» **REQUIRED ACTION**: Go through the data line by line. Copy each one holding the string "none".

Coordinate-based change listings
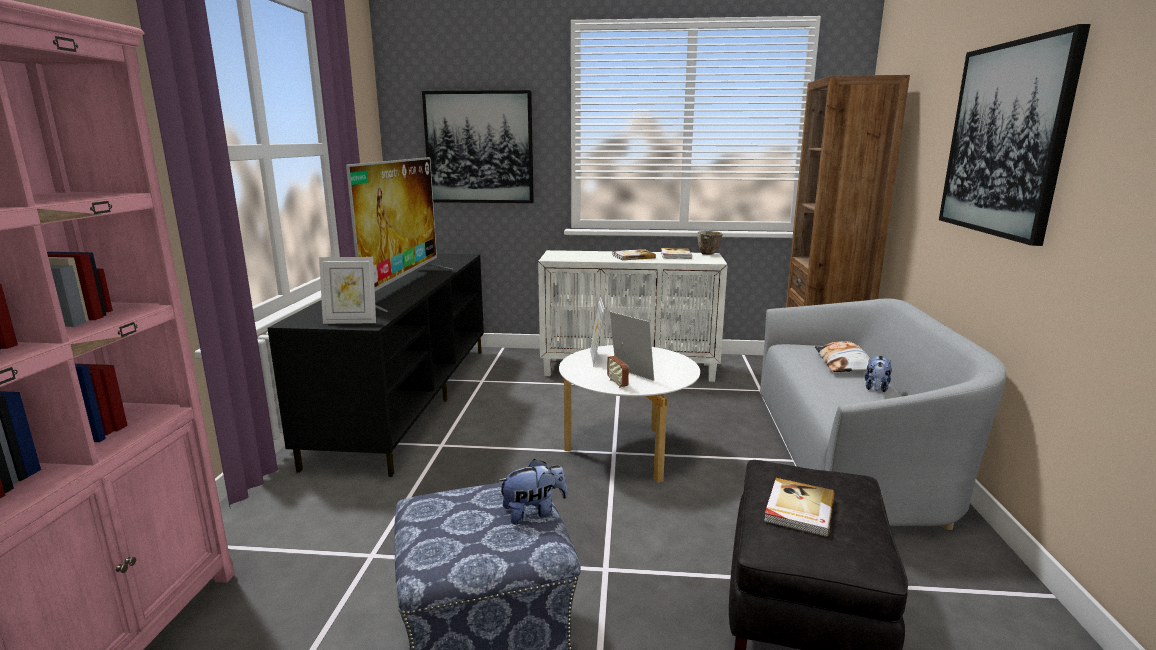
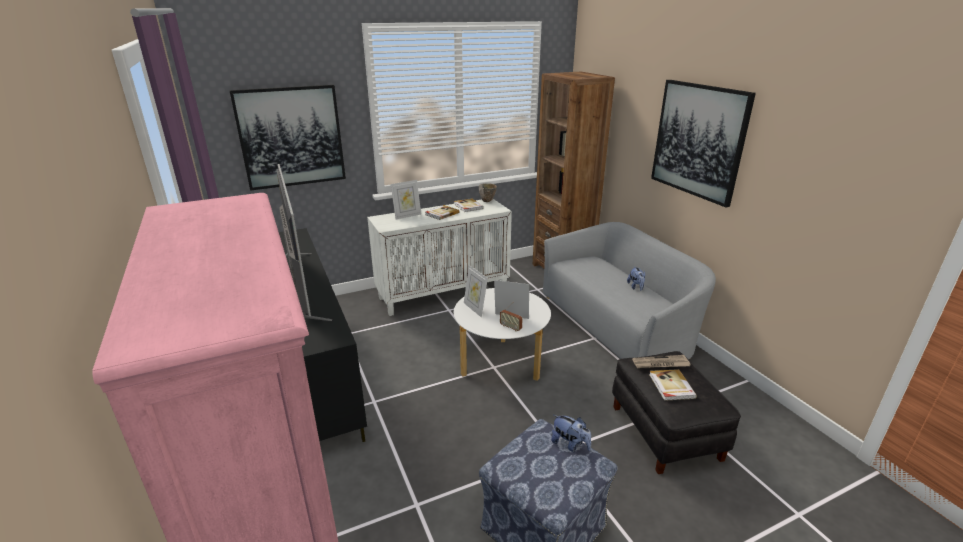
camera: 30 degrees left, 10 degrees up
picture frame [319,257,376,324] -> picture frame moved to [391,180,421,220]
plush toy [498,459,568,525] -> plush toy turned 90 degrees clockwise [551,415,591,452]
pillow [815,341,871,372] -> none
none -> newspaper [632,355,691,368]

» **RESPONSE TO THE EXERCISE**:
pillow [815,341,871,372] -> none
none -> newspaper [632,355,691,368]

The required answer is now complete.